The Deeper Tradition: Depth Psychotherapy, the Body, and Why They Were Never Really Separate
So what does work, for the kinds of trauma EMDR isn’t well-suited to?
This is where I find myself returning, again and again, to the depth psychotherapy tradition — and to what I think is an underappreciated piece of intellectual history.
From the beginning, psychoanalytic and psychodynamic theory has and continues to focus on how the body expresses what the conscious mind cannot hold. Those symptoms — paralysis, tremor, amnesia, pain — are the psyche’s way of metabolizing unbearable experience through somatic channels when no other outlet is available. The “talking cure,” at its origin, was not a cognitive intervention. It was an attempt to give language and form to something that had been driven underground into the body and the unconscious — and to track what was being played out in the relationship between patient and clinician.
That’s worth sitting with, because it reframes what we think of as “somatic approaches” considerably. Bessel van der Kolk’s The Body Keeps the Score and the clinical frameworks of sensorimotor psychotherapy and somatic experiencing are often presented as something new. But they’re really a return to its origins — a continuation of the psychodynamic project through a neurobiological lens. The attention to chronic tension in the body, to the ways trauma encodes itself below the level of narrative memory — this is Freud’s territory, newly mapped.
What somatic and psychodynamic approaches share is an orientation toward the implicit: the patterns, reactions, and relational templates that operate outside conscious awareness and that shape experience from the inside out. A skilled depth psychotherapist has always paid attention to what the body is doing in the room.
What It Comes Down To
EMDR is real, it’s valuable, and for episodic PTSD following discrete traumatic events it is an efficient and well-supported treatment. What I’m arguing against is the reflexive, undifferentiated way it gets recommended — as the gold standard, the default, the thing that actually works — to people whose trauma may need something quite different. People carrying decades of relational wounding. Survivors of chronic abuse within families or institutions. Veterans and first responders who carry moral injuries that no amount of memory reprocessing will touch. Burned-out healthcare workers grieving the clinicians they once hoped to be.
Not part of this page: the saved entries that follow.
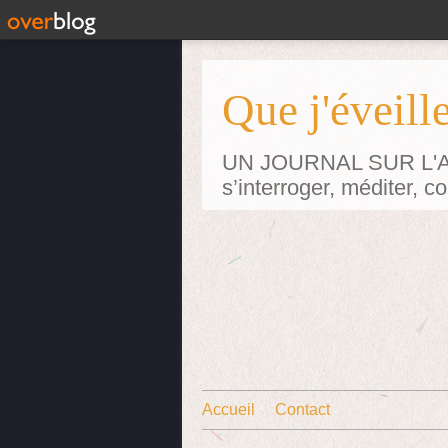
Que j'éveille
UN JOURNAL SUR L'ART p
s’interroger, méditer, 
Accueil
Contact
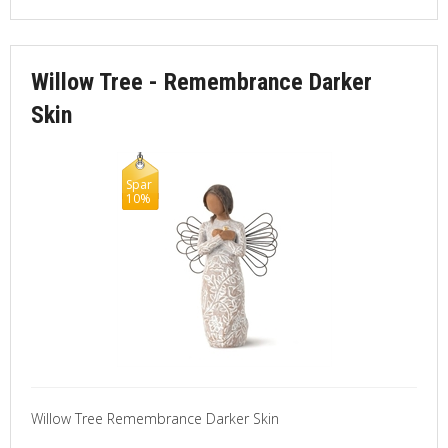
Willow Tree - Remembrance Darker
Skin
Spar
10%
Willow Tree Remembrance Darker Skin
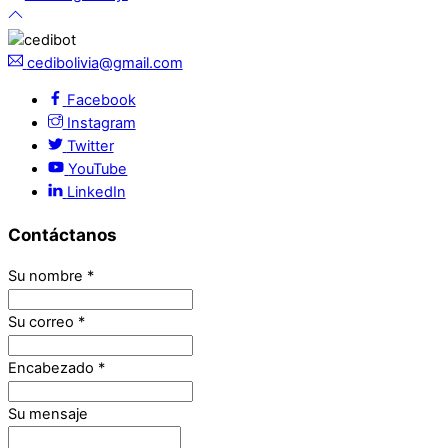
cedibolivia@gmail.com
Facebook
Instagram
Twitter
YouTube
LinkedIn
Contáctanos
Su nombre
*
Su correo
*
Encabezado
*
Su mensaje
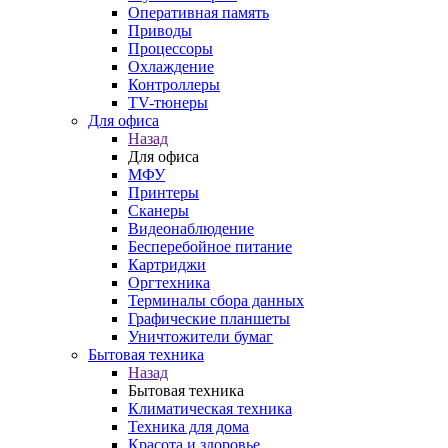
Оперативная память
Приводы
Процессоры
Охлаждение
Контроллеры
TV-тюнеры
Для офиса
Назад
Для офиса
МФУ
Принтеры
Сканеры
Видеонаблюдение
Бесперебойное питание
Картриджи
Оргтехника
Терминалы сбора данных
Графические планшеты
Уничтожители бумаг
Бытовая техника
Назад
Бытовая техника
Климатическая техника
Техника для дома
Красота и здоровье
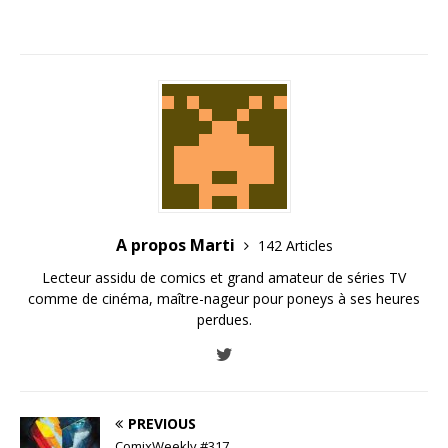
A propos Marti
142 Articles
Lecteur assidu de comics et grand amateur de séries TV
comme de cinéma, maître-nageur pour poneys à ses heures
perdues.
PREVIOUS
ComixWeekly #317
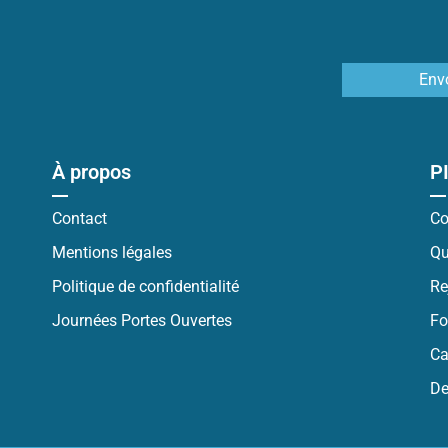
Env
À propos
P
Contact
Co
Mentions légales
Qu
Politique de confidentialité
Re
Journées Portes Ouvertes
Fo
Ca
De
The research is there, if we’re willing to look at it honestly. The question is whether our clinical culture — and our public conversation about mental health — is willing to hold complexity rather than reach for the nearest tidy answer.
Trauma is not one thing. The people carrying it deserve more than a one-size-fits-all response.
This post reflects my own clinical perspective and is intended for informational purposes only. If you’re navigating trauma — of any kind — please work with a qualified clinician who can take the time to understand your specific history and needs.